For months, pesticide production workers at an Occidental Chemical Co. plant in a small central California town had wondered why none of them had fathered any children recently.

Then medical tests were made and two-third of those tested in the plant's pesticide formulation unit were found to be partially or totally sterile.

Now the company has voluntarily shut down the 26-worker unit and, in cooperation with state and federal authorities and union officials is trying to find the cause.

"At this point we just don't know what the cause is," said James Lindley, western division manager for the Occidental Petroleum subsidiary that operates the 350-worker plant in Lathrop, a San Joaquin Valley farm community about 65 miles east of San Francisco.

Lindley said 10 of 15 men tested in the pesticide unit earlier this month were found to be totally sterile or with sperm counts sufficiently low to make conception unlikely.

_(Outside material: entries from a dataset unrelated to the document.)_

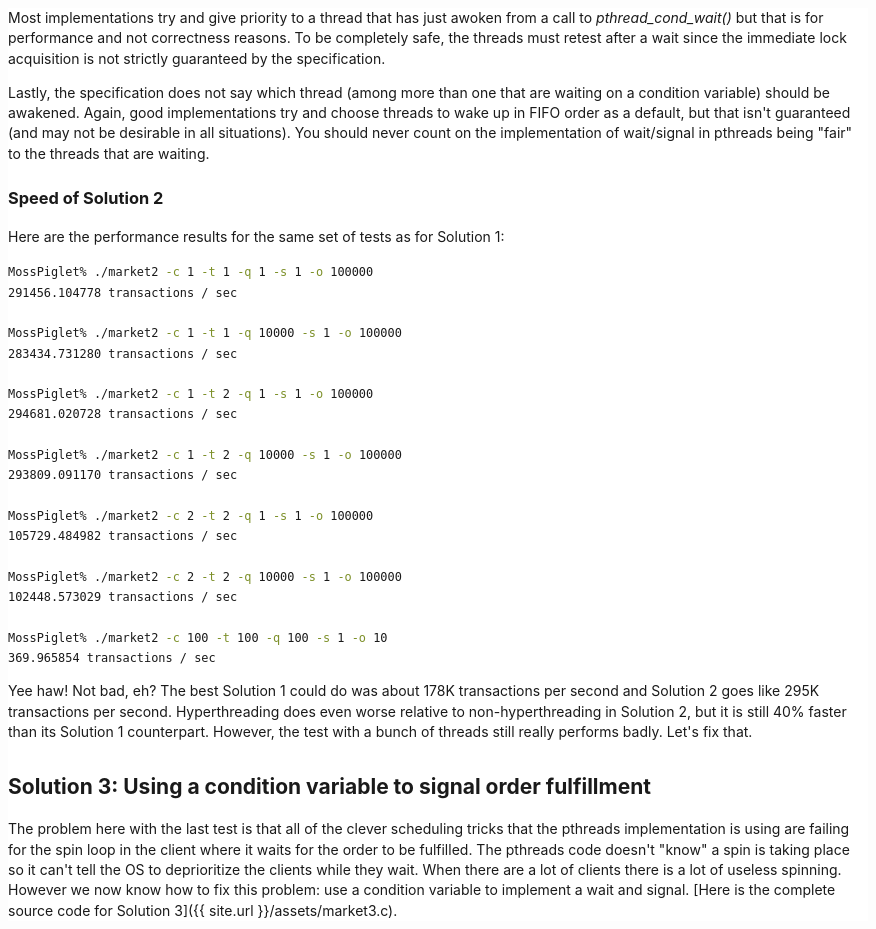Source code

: Most implementations try and give priority to a thread that has just awoken from a call to _pthread_cond_wait()_ but that is for performance and not correctness reasons. To be completely safe, the threads must retest after a wait since the immediate lock acquisition is not strictly guaranteed by the specification.

Lastly, the specification does not say which thread (among more than one that are waiting on a condition variable) should be awakened. Again, good implementations try and choose threads to wake up in FIFO order as a default, but that isn't guaranteed (and may not be desirable in all situations). You should never count on the implementation of wait/signal in pthreads being "fair" to the threads that are waiting.

### Speed of Solution 2

Here are the performance results for the same set of tests as for Solution 1:

```bash
MossPiglet% ./market2 -c 1 -t 1 -q 1 -s 1 -o 100000
291456.104778 transactions / sec

MossPiglet% ./market2 -c 1 -t 1 -q 10000 -s 1 -o 100000
283434.731280 transactions / sec

MossPiglet% ./market2 -c 1 -t 2 -q 1 -s 1 -o 100000
294681.020728 transactions / sec

MossPiglet% ./market2 -c 1 -t 2 -q 10000 -s 1 -o 100000
293809.091170 transactions / sec

MossPiglet% ./market2 -c 2 -t 2 -q 1 -s 1 -o 100000
105729.484982 transactions / sec

MossPiglet% ./market2 -c 2 -t 2 -q 10000 -s 1 -o 100000
102448.573029 transactions / sec

MossPiglet% ./market2 -c 100 -t 100 -q 100 -s 1 -o 10
369.965854 transactions / sec
```

Yee haw! Not bad, eh? The best Solution 1 could do was about 178K transactions per second and Solution 2 goes like 295K transactions per second. Hyperthreading does even worse relative to non-hyperthreading in Solution 2, but it is still 40% faster than its Solution 1 counterpart. However, the test with a bunch of threads still really performs badly. Let's fix that.

## Solution 3: Using a condition variable to signal order fulfillment

The problem here with the last test is that all of the clever scheduling tricks that the pthreads implementation is using are failing for the spin loop in the client where it waits for the order to be fulfilled. The pthreads code doesn't "know" a spin is taking place so it can't tell the OS to deprioritize the clients while they wait. When there are a lot of clients there is a lot of useless spinning. However we now know how to fix this problem: use a condition variable to implement a wait and signal. [Here is the complete source code for Solution 3]({{ site.url }}/assets/market3.c).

He said most of the men are in their 20s and 30 and had fathered children before taking jobs at the plant.

The tests were made by the company after the Oil, Chemical and Atomic Workers union, which represents workers at the plant, made initial studies that raised questions about the men's fertility.

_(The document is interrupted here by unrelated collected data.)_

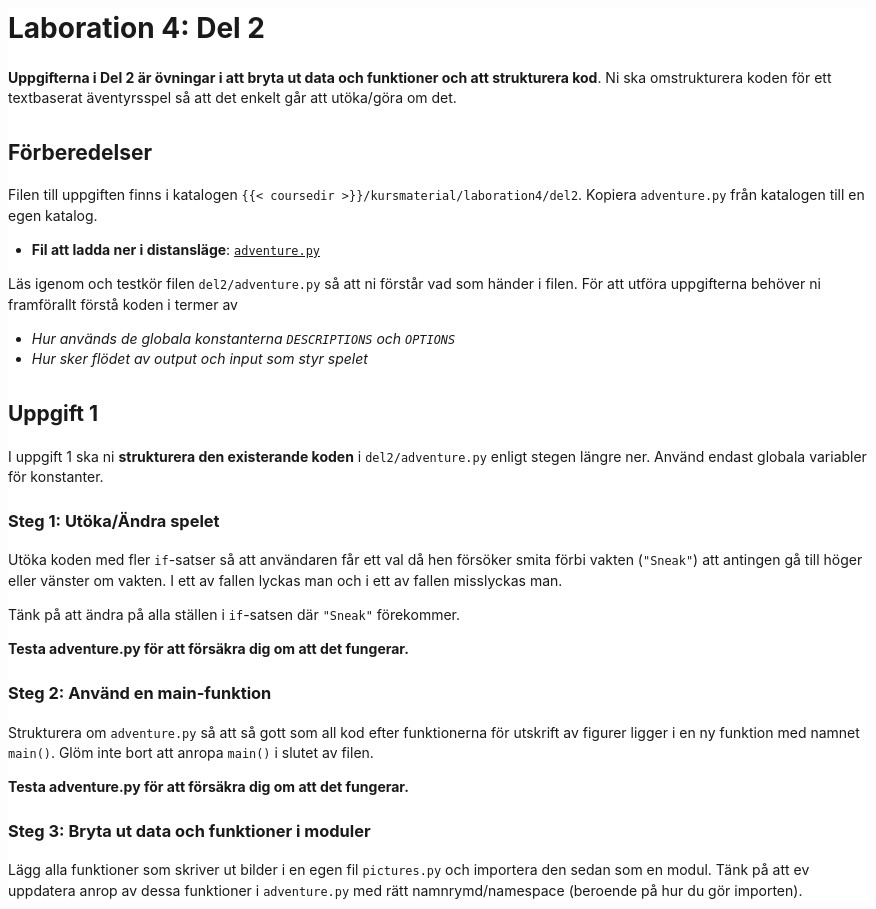 # Laboration 4: Del 2

**Uppgifterna i Del 2 är övningar i att bryta ut data och funktioner och att
strukturera kod**. Ni ska omstrukturera koden för ett textbaserat äventyrsspel
så att det enkelt går att utöka/göra om det.


## Förberedelser

Filen till uppgiften finns i katalogen
`{{< coursedir >}}/kursmaterial/laboration4/del2`. Kopiera `adventure.py` från
katalogen till en egen katalog.

- **Fil att ladda ner i distansläge**: [`adventure.py`](adventure.py)

Läs igenom och testkör filen `del2/adventure.py` så att ni förstår vad som
händer i filen. För att utföra uppgifterna behöver ni framförallt förstå koden i
termer av

- *Hur används de globala konstanterna `DESCRIPTIONS` och `OPTIONS`*
- *Hur sker flödet av output och input som styr spelet*


## Uppgift 1

I uppgift 1 ska ni **strukturera den existerande koden** i `del2/adventure.py`
enligt stegen längre ner. Använd endast globala variabler för konstanter.


### Steg 1: Utöka/Ändra spelet

Utöka koden med fler `if`-satser så att användaren får ett val då hen försöker
smita förbi vakten (`"Sneak"`) att antingen gå till höger eller vänster om
vakten. I ett av fallen lyckas man och i ett av fallen misslyckas man.

Tänk på att ändra på alla ställen i `if`-satsen där `"Sneak"` förekommer.

**Testa adventure.py för att försäkra dig om att det fungerar.**


### Steg 2: Använd en main-funktion

Strukturera om `adventure.py` så att så gott som all kod efter funktionerna för
utskrift av figurer ligger i en ny funktion med namnet `main()`. Glöm inte bort
att anropa `main()` i slutet av filen.

**Testa adventure.py för att försäkra dig om att det fungerar.**


### Steg 3: Bryta ut data och funktioner i moduler

Lägg alla funktioner som skriver ut bilder i en egen fil `pictures.py` och
importera den sedan som en modul. Tänk på att ev uppdatera anrop av dessa
funktioner i `adventure.py` med rätt namnrymd/namespace (beroende på hur du gör
importen).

According to state officials and a union industrial hygienist, a prime suspect as cause of the sterility is a [WORD ILLEGIBLE] known as DBCP (dibrome chloro propane).

William Steffan, head of the occupational health branch of the California Department of Health, said medical evidence "focuses strong suspicion that . . . DBCP is implicated" in sterility. Rafael Maure, Denver-based hygienist for the union, said tests conducted jointly by the University of California and Dow Chemical Co. in 1961 showed that the compound produces sterility in rats.

Neither federal nor state authorities have set standards for worker exposure to DBCP which is reportedly also produced by other large chemical companies.

Lindley said there is no reliable evidence that DBCP caused the workers' sterility and noted that 200 different compounds are produced or mixed for marketing by the unit, which is housed separately from the main fertilizer-producing plant. He said the unit stopped mixing DBCP about two years ago.

It is not yet known whether the sterility is temporary.